▸ Cosa serve:
Trascrivi il brano da "Secondo un sondaggio" a "una nuova tassa?", sostituendo "cibi genuini" con "prodotti genuini".

▸ Brano da leggere:
___

Come presidente di UnionAlimentari, se dovessi pensare agli effetti sull'industria, la mia prima preoccupazione ricadrebbe ovviamente sulle Pmi. Le multinazionali hanno spesso strategie molto diverse rispetto alle Pmi e un potere di lobbying molto forte, esercitato direttamente senza la necessità di essere rappresentati da associazioni di categoria. Se analizziamo cosa è successo in Francia, la The Coca Cola Company è passata alle minacce, paventando, secondo le cronache, anche di sospendere un investimento di 18 milioni di euro per uno sviluppo industriale previsto da tempo. Se si vogliono analizzare le possibili ricadute sul tessuto produttivo, noi siamo preoccupati, piuttosto, in relazione alle ripercussioni che un'eventuale tassa potrebbe avere sulle Pmi che da sempre competono grazie alla loro flessibilità e soprattutto per la qualità della propria produzione. Se pensiamo che una tassa pro-salute possa colpire solo le merendine da voi definite 'con troppi additivi” o - peggio - che colpire il 'junk food” significhi colpire i 'fast food”, siamo fuori strada.
Un'ultima considerazione. Presupponiamo, in linea del tutto teorica e ammettendo un'elasticità della domanda tutta da provare, che la 'fat tax” si dimostri utile a ridurre il consumo di cibi ricchi di grassi saturi. Facile pensare che le aziende, soprattutto quelle più attrezzate, reagirebbero, modificando gli ingredienti per rientrare nei parametri attraverso l'utilizzo di surrogati artificiali, con meno grassi saturi, ma non necessariamente migliori dal punto di vista qualitativo. Un esempio, le patatine fritte: invece dell'olio di semi di semi di girasole, che contiene grassi saturi, potrebbe essere utilizzato l'olio di colza, che contiene grassi monoinsaturi, ma che sicuramente non può essere considerato più salutare.
Secondo un sondaggio della Coldiretti una tassa sul 'cibo spazzatura” trova il consenso di più di 8 italiani su 10 (81%), a patto che le risorse siano destinate al sostegno dei cibi genuini del territorio. Cosa pensa del fatto che gli italiani siano diventati così attenti alla salute, al punto da essere d'accordo con l'introduzione di una nuova tassa?
Coldiretti è sicuramente una delle più autorevoli associazioni di agricoltori presenti in Italia e il sondaggio segnala una forte sensibilità da parte dell'opinione pubblica sul tema. Ma non mi spingerei oltre nel trarre indicazioni. Esprimo alcuni dubbi, infatti, sul fatto che si possa partire, per una discussione ragionata, da risultati ottenuti da un sondaggio, quindi non da un'indagine eseguita con metodo consono alla corretta prassi statistica. Il quesito, nella forma in cui è stato posto ('Sei per una tassa sul cibo spazzatura per sostenere quello genuino e locale anche a scuola?”), lascia alla sensibilità di ognuno dare un significato all'espressione 'cibo spazzatura”, quello che, per assurdo, molte persone che hanno risposto al sondaggio probabilmente non credono nemmeno di consumare. Inoltre, rispetto a come è formulata la domanda, che ritengo un poco tendenziosa, mi lasciano molto più perplesso le ragioni alla base della risposta negativa, su cui sarebbe interessante indagare.
Ciò che noi sosteniamo, infatti, è la necessità di un approccio serio e ragionato, lontano da qualunquismo e populismo, su cui, proprio per le caratteristiche emergenziali che il problema sta assumendo, non è il caso di fare speculazioni. Condividiamo l'approccio per cui occorre incentivare una corretta alimentazione e uno stile di vita sano, ma ciò su cui occorre concentrarsi è il metodo e l'efficacia degli strumenti che si vanno a individuare. Tuttavia, se alla fine l'obiettivo di un Paese è solo quello di far cassa e porre un nuovo balzello, allora le discussioni e i buoni propositi e lo spazio che gentilmente concedete sul vostro giornale, per una discussione aperta sul tema, si rivelerebbero solo inutili perdite di tempo. Ma se così fosse pretendiamo dal Governo almeno l'onestà intellettuale di ammetterlo. Speriamo comunque che non accada.

___

▸ Dati riportati:
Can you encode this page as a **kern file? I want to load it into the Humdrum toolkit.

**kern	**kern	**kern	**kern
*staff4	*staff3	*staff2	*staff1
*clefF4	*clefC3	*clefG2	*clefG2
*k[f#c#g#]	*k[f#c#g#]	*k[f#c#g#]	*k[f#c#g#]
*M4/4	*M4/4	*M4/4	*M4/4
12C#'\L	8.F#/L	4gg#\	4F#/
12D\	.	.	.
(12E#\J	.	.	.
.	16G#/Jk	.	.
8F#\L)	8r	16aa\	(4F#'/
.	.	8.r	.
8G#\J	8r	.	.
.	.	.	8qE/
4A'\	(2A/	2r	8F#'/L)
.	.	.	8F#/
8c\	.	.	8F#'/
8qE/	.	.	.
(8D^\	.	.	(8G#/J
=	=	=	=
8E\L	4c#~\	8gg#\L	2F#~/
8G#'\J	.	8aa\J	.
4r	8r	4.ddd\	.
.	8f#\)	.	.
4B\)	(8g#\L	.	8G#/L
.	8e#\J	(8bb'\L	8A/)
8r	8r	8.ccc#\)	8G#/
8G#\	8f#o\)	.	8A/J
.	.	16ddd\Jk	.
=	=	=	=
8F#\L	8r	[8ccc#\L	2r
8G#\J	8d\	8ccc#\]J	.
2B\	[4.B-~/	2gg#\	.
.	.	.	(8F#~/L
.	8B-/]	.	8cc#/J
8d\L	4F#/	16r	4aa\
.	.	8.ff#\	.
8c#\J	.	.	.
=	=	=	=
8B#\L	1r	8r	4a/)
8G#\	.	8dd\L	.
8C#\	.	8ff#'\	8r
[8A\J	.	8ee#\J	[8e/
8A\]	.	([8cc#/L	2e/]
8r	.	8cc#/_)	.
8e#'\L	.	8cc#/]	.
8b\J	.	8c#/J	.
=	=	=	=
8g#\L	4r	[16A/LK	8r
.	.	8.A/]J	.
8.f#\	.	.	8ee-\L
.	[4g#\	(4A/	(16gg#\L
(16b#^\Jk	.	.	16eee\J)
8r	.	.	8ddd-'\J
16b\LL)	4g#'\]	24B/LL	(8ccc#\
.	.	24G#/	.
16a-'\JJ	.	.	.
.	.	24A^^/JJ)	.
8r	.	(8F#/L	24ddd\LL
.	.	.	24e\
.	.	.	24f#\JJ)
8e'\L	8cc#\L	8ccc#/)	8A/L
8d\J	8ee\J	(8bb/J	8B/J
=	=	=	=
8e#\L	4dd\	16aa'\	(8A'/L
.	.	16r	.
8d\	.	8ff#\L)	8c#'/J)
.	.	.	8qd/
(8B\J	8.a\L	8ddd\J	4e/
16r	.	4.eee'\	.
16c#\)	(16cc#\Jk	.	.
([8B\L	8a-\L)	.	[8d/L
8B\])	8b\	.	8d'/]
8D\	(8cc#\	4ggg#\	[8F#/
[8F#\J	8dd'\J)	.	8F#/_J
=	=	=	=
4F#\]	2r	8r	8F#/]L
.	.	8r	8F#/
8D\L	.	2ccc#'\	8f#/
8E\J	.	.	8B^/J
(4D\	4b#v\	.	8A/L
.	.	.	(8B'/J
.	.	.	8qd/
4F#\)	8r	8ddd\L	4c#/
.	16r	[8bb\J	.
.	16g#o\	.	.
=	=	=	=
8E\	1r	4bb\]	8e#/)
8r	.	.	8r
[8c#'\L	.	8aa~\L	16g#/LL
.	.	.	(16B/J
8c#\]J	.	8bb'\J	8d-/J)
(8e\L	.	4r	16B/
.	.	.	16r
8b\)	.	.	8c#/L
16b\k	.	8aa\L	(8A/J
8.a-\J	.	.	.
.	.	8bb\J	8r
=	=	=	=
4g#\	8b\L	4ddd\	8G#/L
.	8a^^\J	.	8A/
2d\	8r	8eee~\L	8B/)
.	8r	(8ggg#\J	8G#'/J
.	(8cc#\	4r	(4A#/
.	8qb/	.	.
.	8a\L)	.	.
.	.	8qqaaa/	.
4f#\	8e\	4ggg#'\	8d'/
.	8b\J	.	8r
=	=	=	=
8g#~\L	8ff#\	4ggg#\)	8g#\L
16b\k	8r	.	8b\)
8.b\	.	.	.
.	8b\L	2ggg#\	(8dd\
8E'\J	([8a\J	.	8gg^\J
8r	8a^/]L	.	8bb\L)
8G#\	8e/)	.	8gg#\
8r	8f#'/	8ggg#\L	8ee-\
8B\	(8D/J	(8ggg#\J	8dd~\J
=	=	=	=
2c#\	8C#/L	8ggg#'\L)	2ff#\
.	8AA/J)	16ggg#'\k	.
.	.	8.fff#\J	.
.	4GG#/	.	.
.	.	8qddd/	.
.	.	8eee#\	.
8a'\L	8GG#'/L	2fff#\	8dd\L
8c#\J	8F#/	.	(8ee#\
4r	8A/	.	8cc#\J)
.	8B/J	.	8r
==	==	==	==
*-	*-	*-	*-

___

▸ Risposta scritta:
Secondo un sondaggio della Coldiretti una tassa sul 'cibo spazzatura” trova il consenso di più di 8 italiani su 10 (81%), a patto che le risorse siano destinate al sostegno dei prodotti genuini del territorio. Cosa pensa del fatto che gli italiani siano diventati così attenti alla salute, al punto da essere d'accordo con l'introduzione di una nuova tassa?